→ What you will do: Rewrite the listing below with every "slice" switched to "wedge" and everything else left as it is, omitting the pictures.

→ Data supplied:
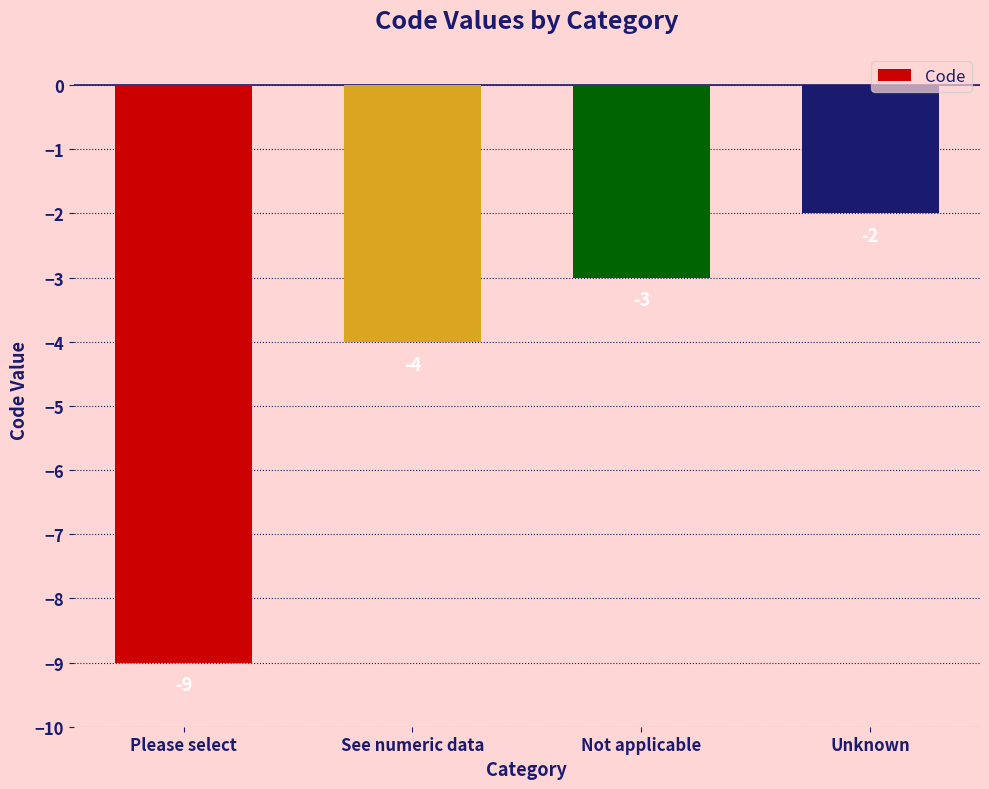

Count the values in the range -4 to -2.

3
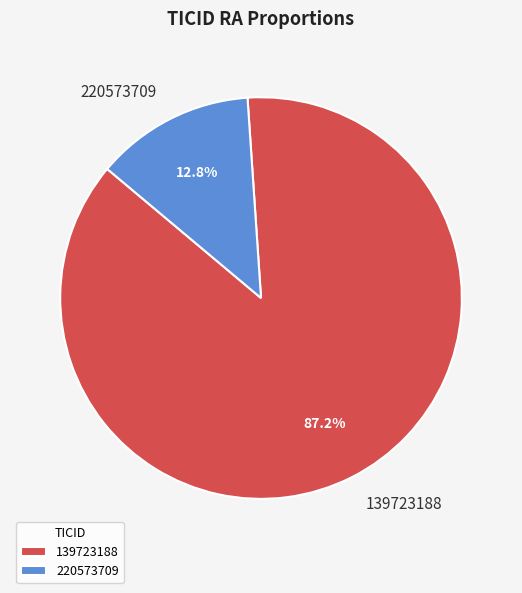

To the nearest percent, what is the difference between the 139723188 and 220573709 slice percentages?

74%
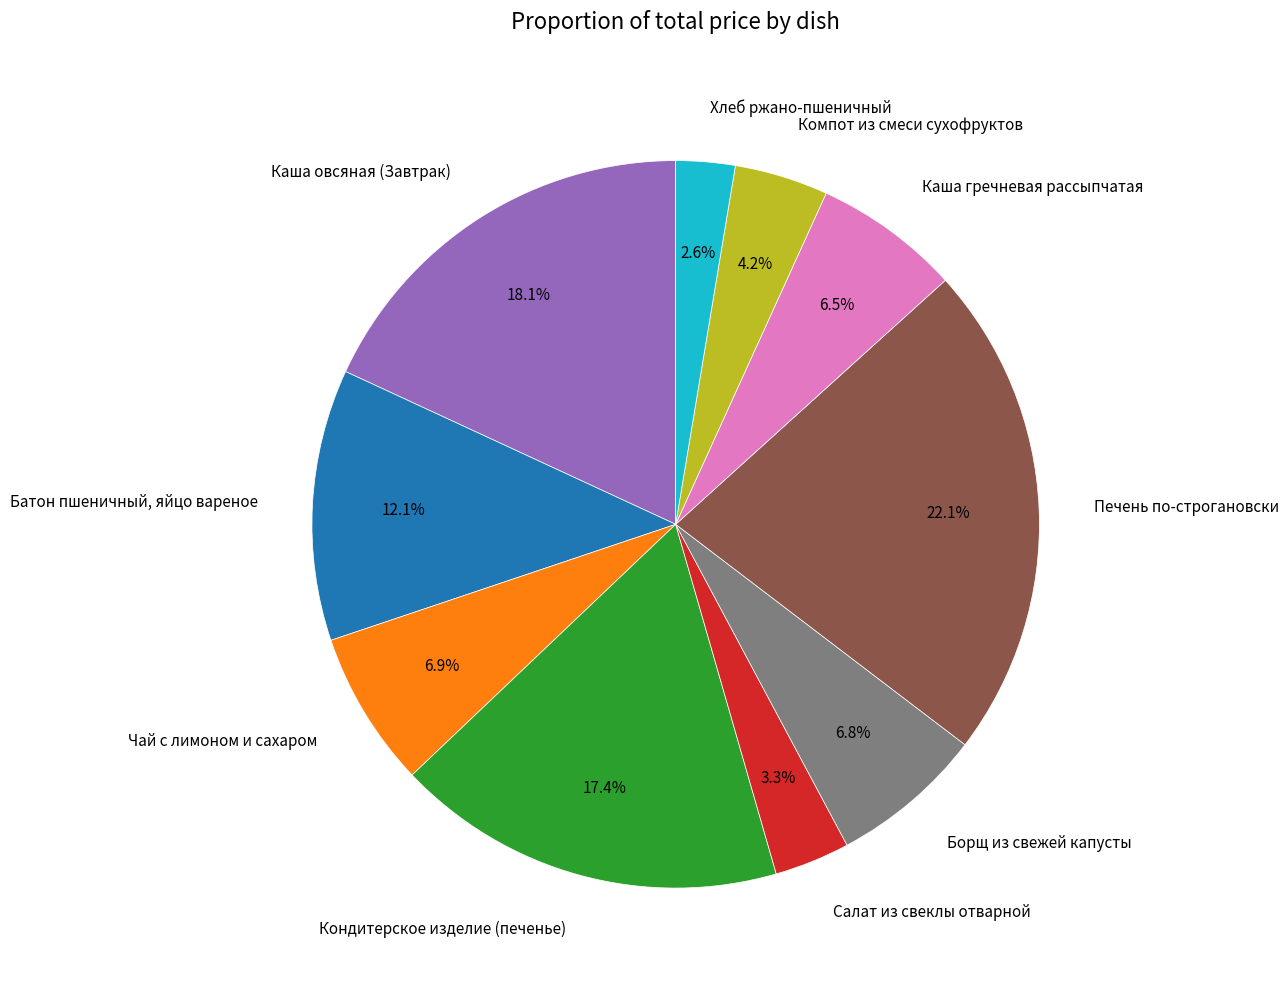

Is there any slice that represents more than half of the pie?

No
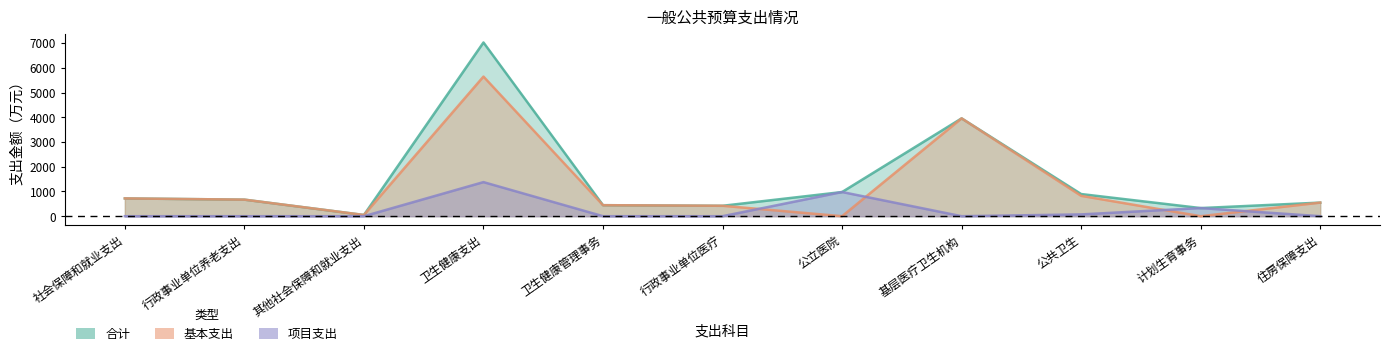

What is the difference between the highest and lowest values at 行政事业单位养老支出?

669.9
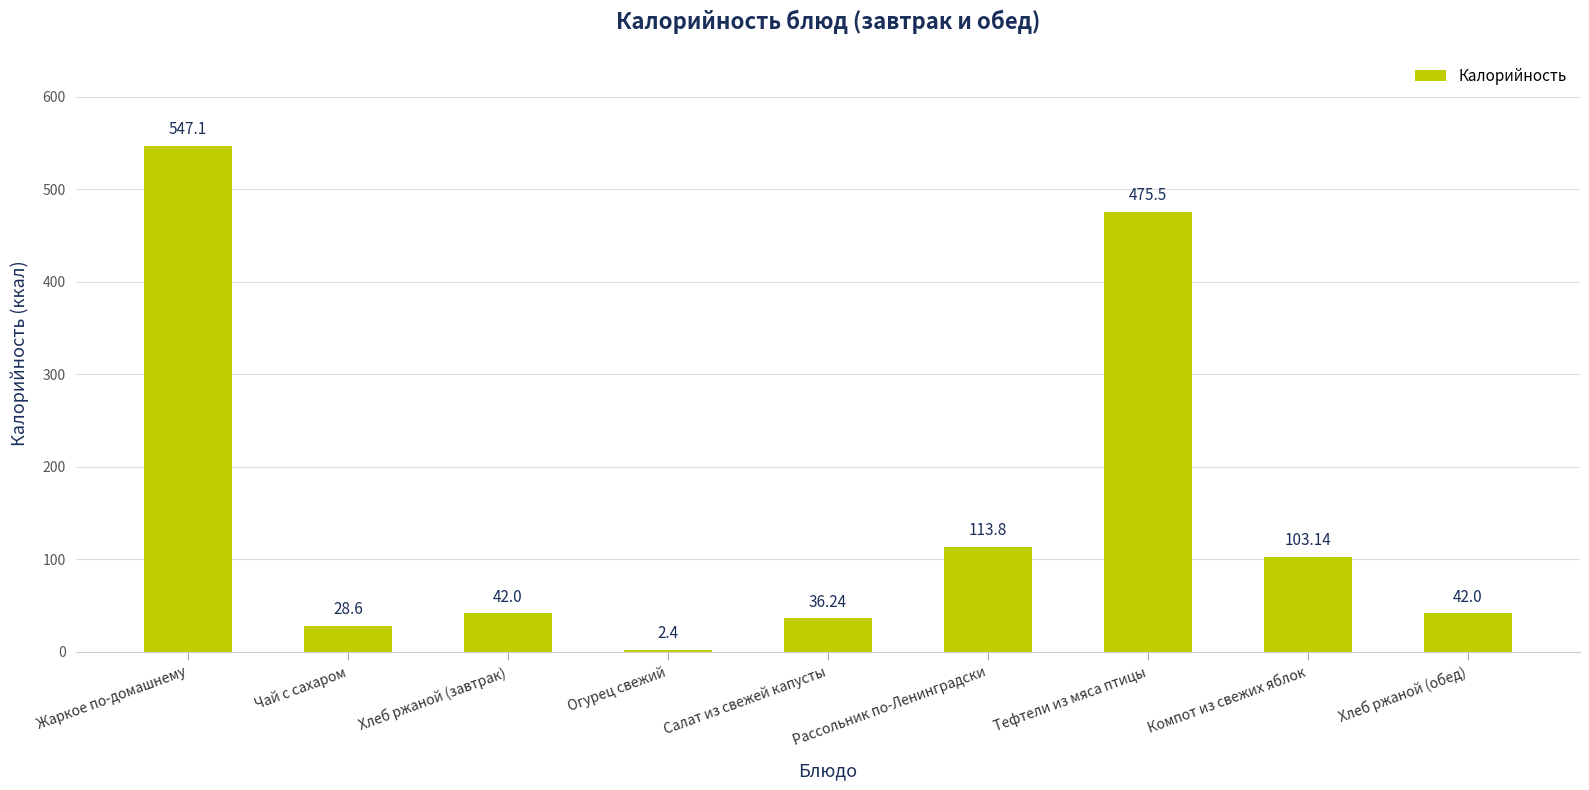

How many bars are there in total?

9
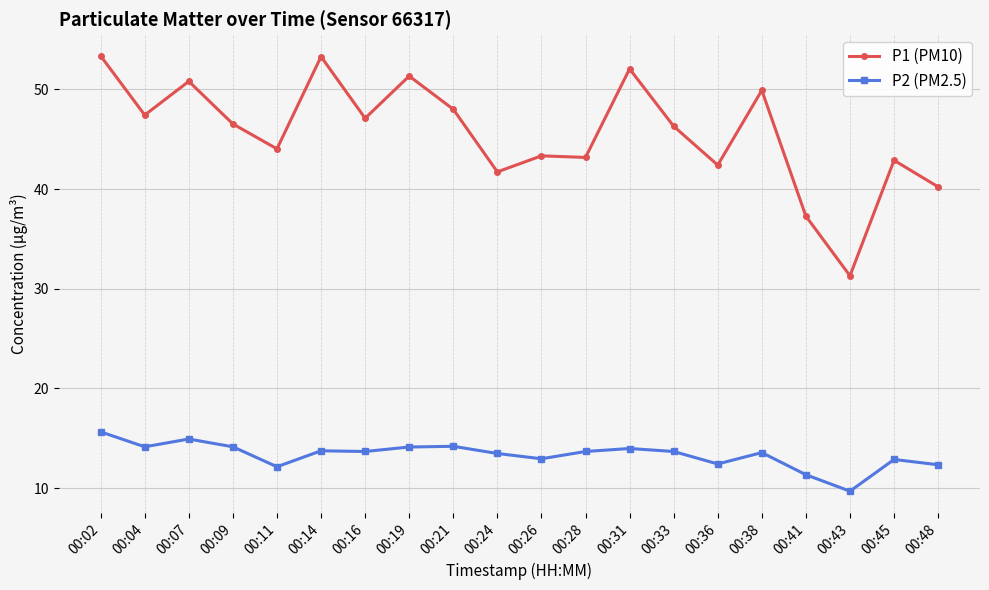

List the series in order of their overall mean, highest first.

P1 (PM10), P2 (PM2.5)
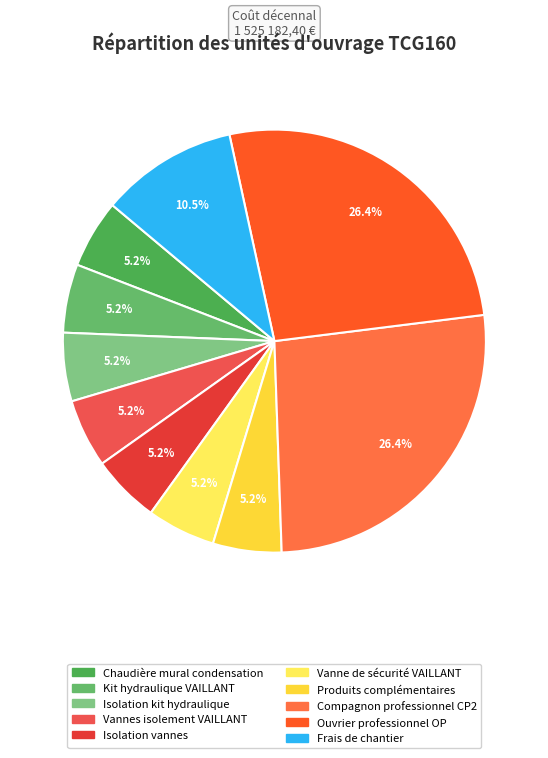

Combined, do Chaudière mural condensation and Vanne de sécurité VAILLANT account for over 50%?

No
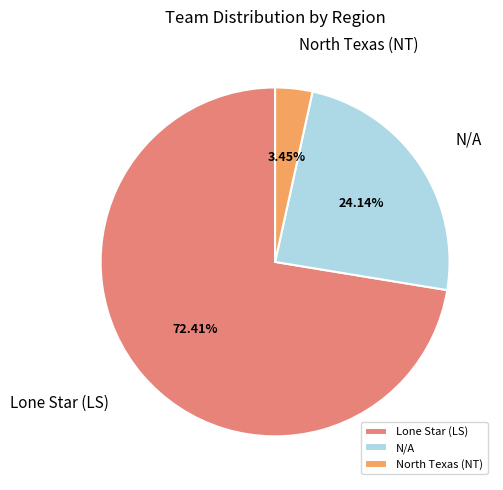

To the nearest percent, what is the difference between the Lone Star (LS) and N/A slice percentages?

48%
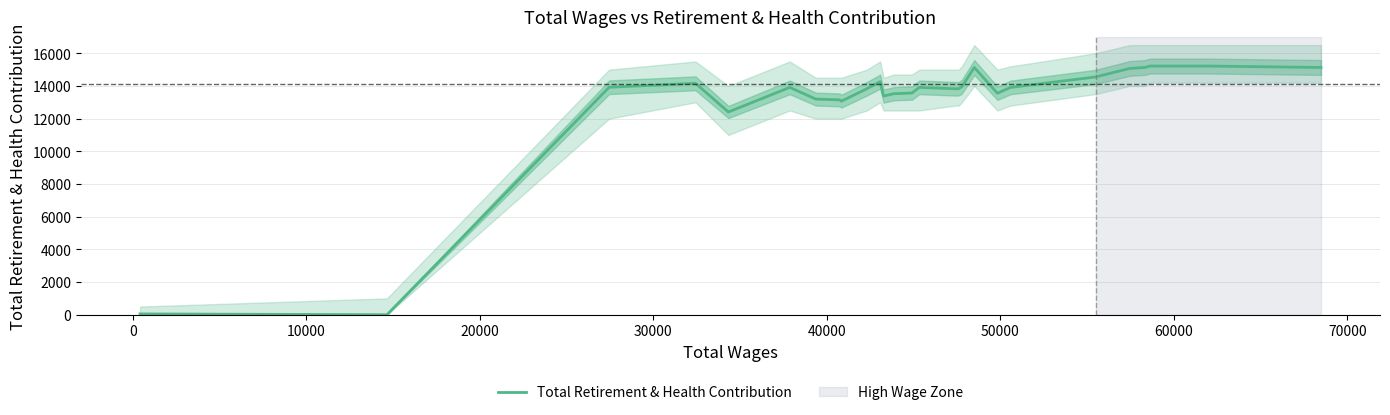

How many lines are shown in the chart?

1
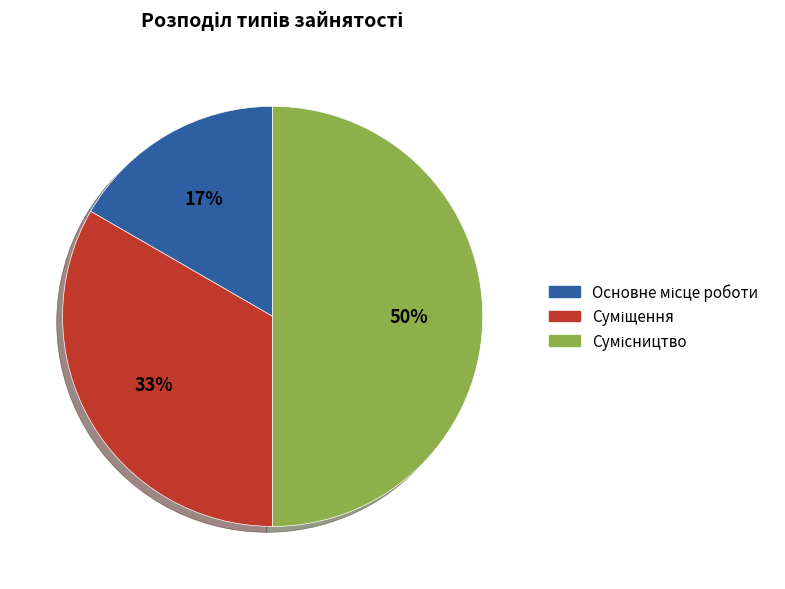

To the nearest percent, what is the difference between the largest and smallest slice percentages?

33%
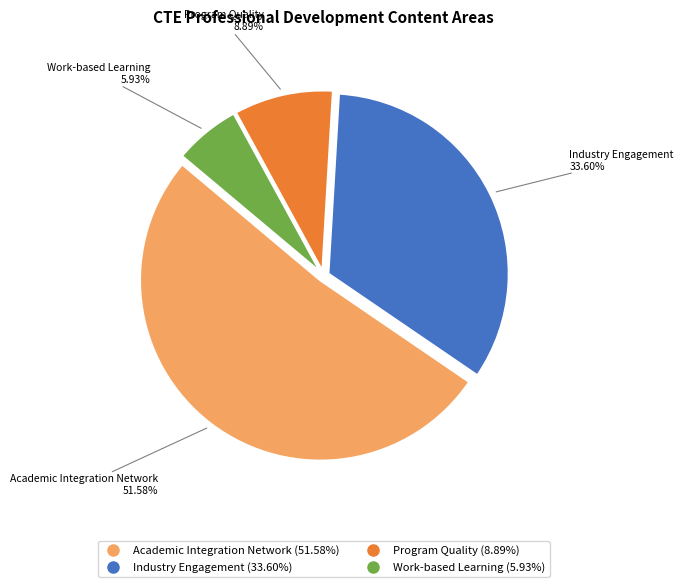

What percentage do Work-based Learning and Industry Engagement together represent?

39.5%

→ Response to the exercise:
Count the values in the range -4 to -2.

3

To the nearest percent, what is the difference between the 139723188 and 220573709 wedge percentages?

74%

Is there any wedge that represents more than half of the pie?

No

What is the difference between the highest and lowest values at 行政事业单位养老支出?

669.9

How many bars are there in total?

9

List the series in order of their overall mean, highest first.

P1 (PM10), P2 (PM2.5)

Combined, do Chaudière mural condensation and Vanne de sécurité VAILLANT account for over 50%?

No

To the nearest percent, what is the difference between the Lone Star (LS) and N/A wedge percentages?

48%

How many lines are shown in the chart?

1

To the nearest percent, what is the difference between the largest and smallest wedge percentages?

33%

What percentage do Work-based Learning and Industry Engagement together represent?

39.5%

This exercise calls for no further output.